L'étape suivante consiste à s'abstraire de la pensée de la pratique. Elle correspond au second aphorisme des Yoga-Sutra
« Le yoga est la cessation des fonctions compulsives du mental [5]», (I.2).
Ce moment survient lorsque l'asana n'est plus pensée comme une construction mais devient une expérience. La présence à soi se fait alors convocation de soi. Ce n'est plus le professeur qui nous invite à recentrer notre conscience dans l'instant, c'est nous qui nous adressons personnellement une invitation à percevoir, écouter et ressentir attentivement au plus profond de nous-mêmes.

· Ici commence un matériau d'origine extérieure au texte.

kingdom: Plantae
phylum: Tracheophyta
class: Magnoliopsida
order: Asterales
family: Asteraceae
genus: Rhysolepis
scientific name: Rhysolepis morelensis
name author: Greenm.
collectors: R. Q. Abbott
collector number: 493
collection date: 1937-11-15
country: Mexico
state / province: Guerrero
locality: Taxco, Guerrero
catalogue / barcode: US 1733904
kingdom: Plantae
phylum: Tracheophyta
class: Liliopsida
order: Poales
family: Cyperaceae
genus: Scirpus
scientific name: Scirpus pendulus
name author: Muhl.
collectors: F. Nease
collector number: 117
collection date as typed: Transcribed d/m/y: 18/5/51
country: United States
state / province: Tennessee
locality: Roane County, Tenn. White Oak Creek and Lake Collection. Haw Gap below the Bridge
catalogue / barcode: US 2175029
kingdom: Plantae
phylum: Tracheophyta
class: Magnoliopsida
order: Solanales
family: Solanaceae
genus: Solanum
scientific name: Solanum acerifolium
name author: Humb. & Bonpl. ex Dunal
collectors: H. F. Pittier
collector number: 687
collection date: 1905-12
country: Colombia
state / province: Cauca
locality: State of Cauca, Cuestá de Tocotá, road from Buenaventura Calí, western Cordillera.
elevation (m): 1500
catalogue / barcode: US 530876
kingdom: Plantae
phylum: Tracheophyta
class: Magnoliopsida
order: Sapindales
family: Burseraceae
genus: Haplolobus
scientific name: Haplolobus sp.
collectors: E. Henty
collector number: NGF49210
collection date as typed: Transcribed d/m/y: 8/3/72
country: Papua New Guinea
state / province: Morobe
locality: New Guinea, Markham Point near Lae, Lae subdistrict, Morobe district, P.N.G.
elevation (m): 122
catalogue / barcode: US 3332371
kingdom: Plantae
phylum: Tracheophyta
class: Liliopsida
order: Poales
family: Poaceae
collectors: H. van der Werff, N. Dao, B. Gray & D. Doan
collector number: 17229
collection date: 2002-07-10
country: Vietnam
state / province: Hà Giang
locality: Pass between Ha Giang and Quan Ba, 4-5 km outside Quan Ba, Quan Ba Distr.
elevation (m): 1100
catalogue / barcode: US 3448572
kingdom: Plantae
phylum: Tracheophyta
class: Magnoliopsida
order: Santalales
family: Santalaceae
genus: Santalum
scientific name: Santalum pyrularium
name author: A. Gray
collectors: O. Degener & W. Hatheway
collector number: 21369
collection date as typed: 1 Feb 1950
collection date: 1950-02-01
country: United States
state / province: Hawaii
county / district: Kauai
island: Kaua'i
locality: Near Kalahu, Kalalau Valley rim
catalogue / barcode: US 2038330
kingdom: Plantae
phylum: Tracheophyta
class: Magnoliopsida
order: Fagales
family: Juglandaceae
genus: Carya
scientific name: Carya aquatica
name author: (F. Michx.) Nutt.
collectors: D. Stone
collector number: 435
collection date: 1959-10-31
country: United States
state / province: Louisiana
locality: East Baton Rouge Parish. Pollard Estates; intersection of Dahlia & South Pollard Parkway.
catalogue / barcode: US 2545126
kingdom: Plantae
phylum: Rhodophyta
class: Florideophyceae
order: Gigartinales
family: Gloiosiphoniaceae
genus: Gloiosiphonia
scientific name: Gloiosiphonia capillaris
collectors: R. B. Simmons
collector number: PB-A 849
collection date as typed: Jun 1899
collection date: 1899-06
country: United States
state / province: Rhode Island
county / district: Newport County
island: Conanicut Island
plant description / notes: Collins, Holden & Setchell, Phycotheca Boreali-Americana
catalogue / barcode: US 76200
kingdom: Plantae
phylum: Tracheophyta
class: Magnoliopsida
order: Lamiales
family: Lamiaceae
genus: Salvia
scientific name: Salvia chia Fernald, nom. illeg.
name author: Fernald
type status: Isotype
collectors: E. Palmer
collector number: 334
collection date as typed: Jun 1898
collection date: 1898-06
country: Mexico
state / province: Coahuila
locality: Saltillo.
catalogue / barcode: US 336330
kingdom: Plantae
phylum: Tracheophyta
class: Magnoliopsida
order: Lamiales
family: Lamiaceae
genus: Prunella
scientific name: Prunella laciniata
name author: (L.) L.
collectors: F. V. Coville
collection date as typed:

Cette exploration est, comme dans tout voyage, une somme de découvertes et de rencontres. Sur le chemin, nous pouvons croiser des courants d'énergie générés sous l'effet des parties du corps travaillées par les asanas. Être saisis par des contenus émotionnels enfouis, brusquement libérées sous l'étirement de certaines parties du corps (émotions contenues dans le chakra situé au niveau des hanches) ou de certains muscles (sentiments d'anxiété stockés dans le psoas, parfois décrit comme le « muscle de l'âme »). Nous pouvons éprouver des états d'esprit antagonistes ou être confrontés à des réactions comportementales révélatrices de conditionnements profonds.
Des connexions peuvent apparaître et une cohérence d'ensemble se dessiner, susceptibles d'éclairer la compréhension de notre personnalité. Mais plus qu'une introspection psychanalytique, l'exploration de « l'ici et maintenant en soi » révèle surtout le caractère superficiel et fictionnel de notre identité d'apparat.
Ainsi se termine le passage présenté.